2 Correcting data quality issues

  • The simplest correction is simply to delete the data stream. While this is drastic, sometimes it's the only possibility if the data stream is too bad.
  • For altitude data where you have good GPS positions, it's possible to look up the altitude online. Strava will do this for you, but it's hard to propagate that downstream. There are various online APIs that will provide altitude data. Unfortunately, this is the only reliable way of replacing bad data that I've come across.
  • It may be possible to replace the deleted data stream with fully synthetic data. For instance, if the GPS or pace data is deleted, you could estimate pace and distance from elapsed time and your average pace. Or You could replace the heart rate data with either a broad average or a value based on the relationship between heart rate and pace or heart rate and power.
  • The ideal approach is to detect the section of bad data and replace just that section.

3 Summary

Here is the outline of my current approach.

  • Validate GPS data or pace data against physical limits.
  • Use the GPS data to validate altitude data.
  • Use GPS and multitude data to calculate running power. If you have data from a power meter, you can validate that data against your calculated power, and use the power meter data.
  • Do a second pass validation of power data by calculating W' balance.
  • Calculate the relationship between power and heart rate for your overall data. Use that relationship to then find problems with the heart rate data.

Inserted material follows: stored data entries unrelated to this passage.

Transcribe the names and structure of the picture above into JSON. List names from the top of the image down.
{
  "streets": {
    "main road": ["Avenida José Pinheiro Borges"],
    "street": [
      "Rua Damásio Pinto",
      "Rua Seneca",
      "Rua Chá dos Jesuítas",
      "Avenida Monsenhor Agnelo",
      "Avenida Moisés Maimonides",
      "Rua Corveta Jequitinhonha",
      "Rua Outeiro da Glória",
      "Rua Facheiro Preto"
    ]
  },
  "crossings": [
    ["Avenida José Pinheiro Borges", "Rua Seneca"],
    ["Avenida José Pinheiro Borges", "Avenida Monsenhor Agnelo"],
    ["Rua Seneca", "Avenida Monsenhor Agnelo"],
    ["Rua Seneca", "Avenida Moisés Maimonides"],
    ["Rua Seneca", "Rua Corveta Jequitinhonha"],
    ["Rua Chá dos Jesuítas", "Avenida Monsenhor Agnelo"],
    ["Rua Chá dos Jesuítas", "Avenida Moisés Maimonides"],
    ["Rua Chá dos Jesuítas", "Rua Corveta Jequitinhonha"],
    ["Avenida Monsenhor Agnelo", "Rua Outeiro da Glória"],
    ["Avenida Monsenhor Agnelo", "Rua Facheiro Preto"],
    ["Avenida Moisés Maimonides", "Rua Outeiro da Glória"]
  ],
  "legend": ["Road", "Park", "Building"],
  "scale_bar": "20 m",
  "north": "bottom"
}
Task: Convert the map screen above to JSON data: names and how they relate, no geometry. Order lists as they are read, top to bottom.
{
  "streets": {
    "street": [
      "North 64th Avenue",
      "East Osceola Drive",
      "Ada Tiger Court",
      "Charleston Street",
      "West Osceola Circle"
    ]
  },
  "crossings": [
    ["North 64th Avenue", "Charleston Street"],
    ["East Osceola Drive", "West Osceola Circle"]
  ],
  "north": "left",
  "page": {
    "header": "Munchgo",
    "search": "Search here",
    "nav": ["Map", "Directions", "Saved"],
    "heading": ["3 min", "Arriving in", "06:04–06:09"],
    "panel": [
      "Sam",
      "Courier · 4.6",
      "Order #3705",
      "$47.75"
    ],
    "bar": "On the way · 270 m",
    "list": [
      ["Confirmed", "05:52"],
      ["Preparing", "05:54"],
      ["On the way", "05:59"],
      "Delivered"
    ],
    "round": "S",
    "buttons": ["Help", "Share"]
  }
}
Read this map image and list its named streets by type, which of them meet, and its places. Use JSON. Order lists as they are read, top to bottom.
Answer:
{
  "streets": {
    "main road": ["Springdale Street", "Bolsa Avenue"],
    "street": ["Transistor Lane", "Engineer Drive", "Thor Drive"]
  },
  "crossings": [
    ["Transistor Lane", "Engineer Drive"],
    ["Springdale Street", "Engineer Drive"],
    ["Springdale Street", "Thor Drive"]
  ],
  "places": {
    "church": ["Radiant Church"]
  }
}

4 What about machine learning?

The issue with machine learning is the ability to create training data sets. We would need to create a set of activities with known good data, and a set with known bad data to train the machine learning algorithm. Creating the training data set requires most of the steps above, and so I haven't pursued this approach so far. It seems that companies with access to larger datasets, such as Garmin or Strava, might be able to achieve this level of data correction.